There exists a significant divide between what is learnt in medical school and subsequently what is required to practice medicine effectively. Despite multiple strategies to remedy this discordance, the problem persists. Here, we describe the identification of a comprehensive set of learning outcomes for a preparation for practice course in radiology.
Assessment of interns' readiness to interact with the radiology department was conducted using a national survey of both interns and radiologists. In parallel, group concept mapping (GCM) which involves a combination of qualitative and quantitative techniques was used to identify the shared understanding of participants from a diverse range of medical specialties regarding what topics should be included in an intern preparatory course for interacting with the radiology department.

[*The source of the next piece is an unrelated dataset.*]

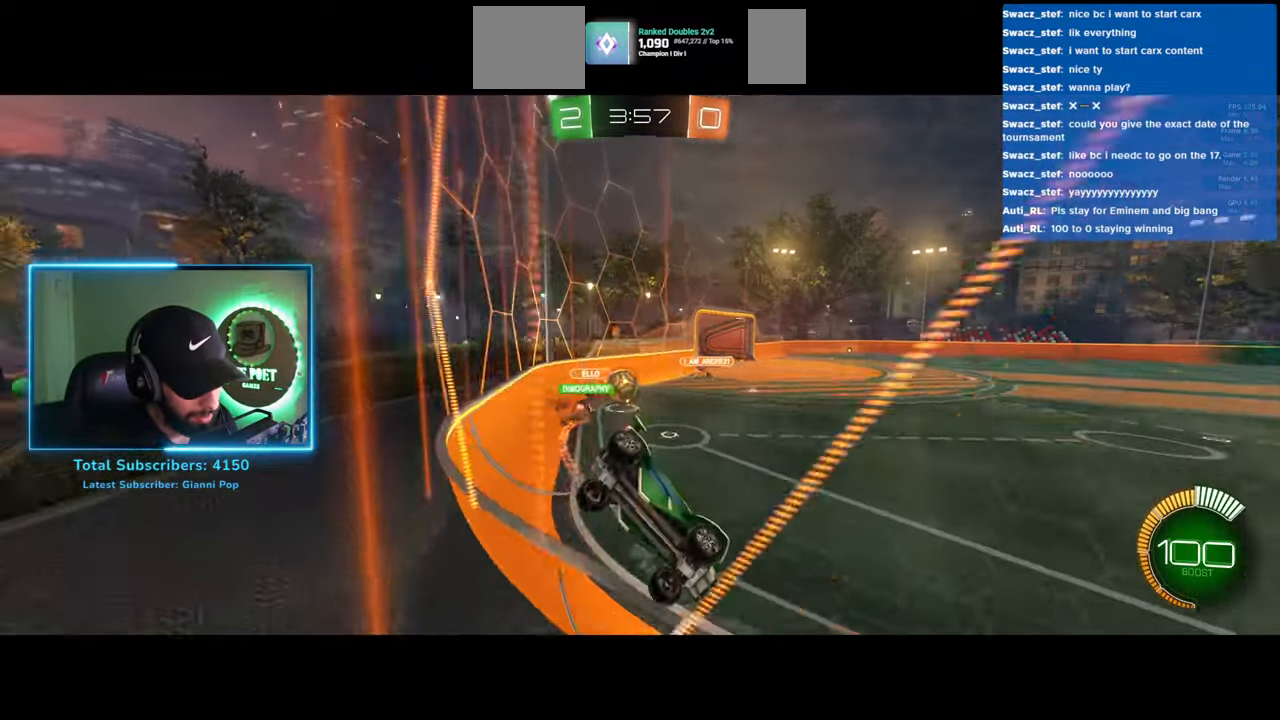
{"keys": ["q", "w"], "mouse": ["right"], "events": [[83, "a", "up"], [283, "mouse_left", "down"], [450, "mouse_right", "down"], [467, "mouse_left", "up"], [500, "q", "down"]]}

The survey demonstrated that most interns and radiologists felt that undergraduate medical training did not prepare interns to interact with the radiology department. GCM identified six learning outcomes that should be targeted when designing a preparatory module: requesting investigations; clinical decision support; radiology department IT and communication; adverse reactions and risks; interpretation of radiology results and urgent imaging. The thematic clusters from the group concept mapping corroborated the deficiencies identified in the national survey.
We have identified six key learning outcomes that should be included in a preparation for practice module in radiology. Future courses targeting these thematic clusters may facilitate a smoother transition from theory to practice for newly graduated doctors.